New update is available. Click here to update.

Longest Common Subsequence

Raksha Jain
Last Updated: Sep 12, 2022
Difficulty Level :
MEDIUM
Longest Common Subsequence

Introduction

Today, let’s learn about a famous and commonly asked Interview Problem of Data Structure, i.e., the Longest Common Subsequence.

It is a famous and common problem that is solved using dynamic programming in its most optimized version.  

I know the Dynamic programming problem is a little tricky to understand starting, but if you go step by step in this blog, the problem will be much clear for you to solve other problems based on a similar concept.

Problem Statement

Given two strings, s1 and s2, find the length of their longest common subsequence. If there is no common subsequence, return 0.

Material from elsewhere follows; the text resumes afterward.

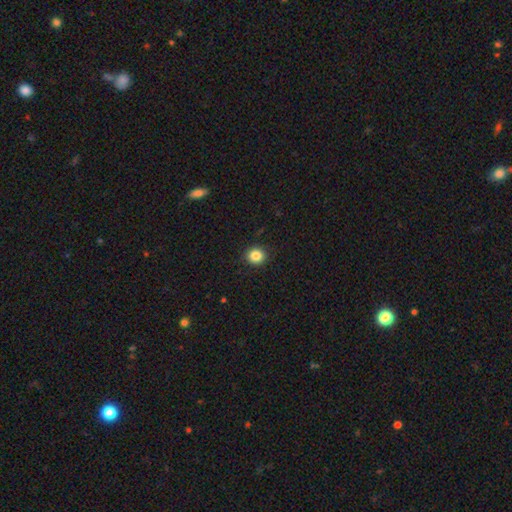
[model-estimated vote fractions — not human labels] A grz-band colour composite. It shows a smooth galaxy with no disk features (85%) that is round (85%). Merging: none (91%).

A subsequence of a string is a new string generated from the original string with some (or none) characters deleted without changing the relative order of the remaining characters. 

So, if a string is “abcde,” some of the possible subsequences of the given string are “cde,” “bc,” etc.

However, “bae” is not a valid subsequence as the relative ordering of characters is not maintained.

Example: 

Let the two strings be “acbaed” and “abcadf.” 

The longest Common Subsequence of the strings is “acad,” as this subsequence is present in both string1 and string2 and is the longest one.

So, the length of Longest Common Subsequence = size of “acad” = 4.

illustration

Source: blogspot.com

 

Let's consider another example: Let the two strings be “acb”  and “dfe”. 

 

The longest Common Subsequence of the strings is “” (empty string) as it has no subsequence, which is present in both string1 and string2.

So, the length of Longest Common Subsequence = length of “” = 0.

Now, let's get started and learn various approaches to solve this problem. 

Recommended: Before stepping on to the approach, try it by yourself on CodeStudio.

Approach1 - Using Recursion

The naive (or brute force) solution to this problem could be finding all possible configurations of different subsequences and finding the longest common subsequence possible. 

So, we maintain two indexes, i and j, one for each string and increment one by one to find the best possible solution.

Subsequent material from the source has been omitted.